À Per­pig­nan, c’est le 4fes­ti­val du film LGBT+ qui se tient depuis aujourd’hui et jusqu’à dimanche. Une ani­ma­tion cul­turelle qui illus­tre la var­iété des man­i­fes­ta­tions et des actions pos­si­bles pour vis­i­bilis­er les per­son­nes LGBTI+ et les sujets qui les touchent.

À l’étranger aussi

À l’île Mau­rice, comme en Algérie, des man­i­fes­ta­tions divers­es ont lieu pour l’acceptation, la lib­erté, pour deman­der l’égalité des droits ou sim­ple­ment vis­i­bilis­er les per­son­nes LGBTI+.

À Mau­rice, le Col­lec­tif Arc-en-Ciel, qui a déjà 15 ans, organ­ise ce same­di sa Marche pour l’Égalité, dont la pre­mière a égale­ment eu lieu il y a 15 ans égale­ment. Il y a 2 ans, la marche avait dû être annulée sous la pres­sions d’un mou­ve­ment de musul­mans rad­i­caux, qui avait organ­isé une con­tre-man­i­fes­ta­tion. Sa prési­dente d’alors avait reçu des dizaines de men­aces de morts.

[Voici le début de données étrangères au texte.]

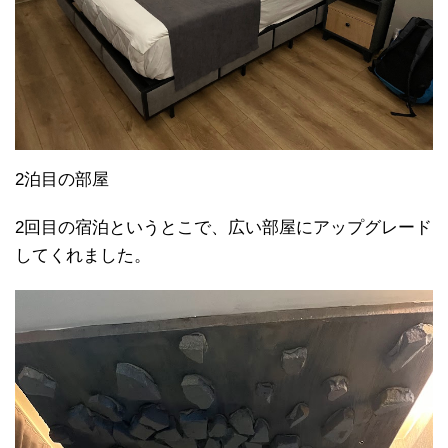
2泊目の部屋
2回目の宿泊というとこで、広い部屋にアップグレード
してくれました。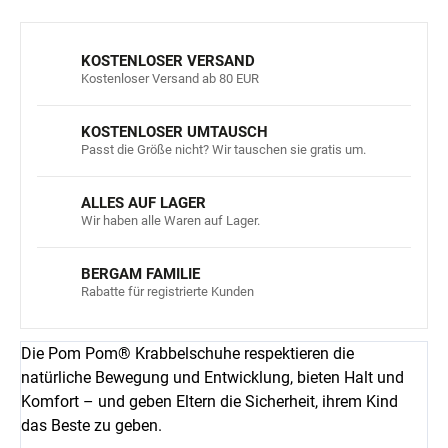
KOSTENLOSER VERSAND
Kostenloser Versand ab 80 EUR
KOSTENLOSER UMTAUSCH
Passt die Größe nicht? Wir tauschen sie gratis um.
ALLES AUF LAGER
Wir haben alle Waren auf Lager.
BERGAM FAMILIE
Rabatte für registrierte Kunden
Die Pom Pom® Krabbelschuhe respektieren die
natürliche Bewegung und Entwicklung, bieten Halt und
Komfort – und geben Eltern die Sicherheit, ihrem Kind
das Beste zu geben.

En Algérie, depuis plusieurs années, le Ten Ten, organ­isé le 10 octo­bre, pro­pose d’allumer, à 20 heures, une bougie à la fenêtre des habi­ta­tions par les per­son­nes LGBTI+ pour que leur exis­tence ne soit plus niée, en signe de sol­i­dar­ité et pour l’espoir de meilleurs lende­mains.

Ces man­i­fes­ta­tions sont des actes forts, dans cha­cun de ces pays, pour démon­tr­er que le vaste tis­su du mou­ve­ment LGBTI+ dans le monde reste mobil­isé, même par ces temps de crise san­i­taire, et en dépit des con­traintes que des sociétés peu­vent pos­er, pour défendre l’é­gal­ité et la lib­erté.

Dans ces pays où les passés se mêlent avec ceux de la France, et où le poids de l’histoire de la coloni­sa­tion pèse encore con­tre les per­son­nes LGBTI+, nous ne pou­vons qu’être sol­idaires de ces actions, et redire que la dépé­nal­i­sa­tion mon­di­ale de l’homosexualité et de la tran­si­d­en­tité reste notre objec­tif.

Et marches funèbres 

Pen­dant ce temps, de tristes per­son­nes con­tin­u­ent de vouloir mobilis­er, pour défendre un pré­ten­du mod­èle famil­ial idéal, pour­tant fan­tas­mé, igno­rant la réal­ité vécue par leurs con­tem­po­rains, qui est celle de tou·te·s leurs concitoyen·ne·s depuis des décen­nies.

Ces derniers spasmes d’une pen­sée cadavérique visant à nier ou invis­i­bilis­er une par­tie de la pop­u­la­tion, en util­isant des mots et dis­cours qui stig­ma­tisent large­ment par­mi les Français.es ne méri­tent rien d’autre que ce con­stat sim­ple : les démarch­es de rejet, basées sur des dis­cours fal­si­fiés et haineux sont très minori­taires, peut-être encore trop bruyants. Et elles sont très large­ment désavouées.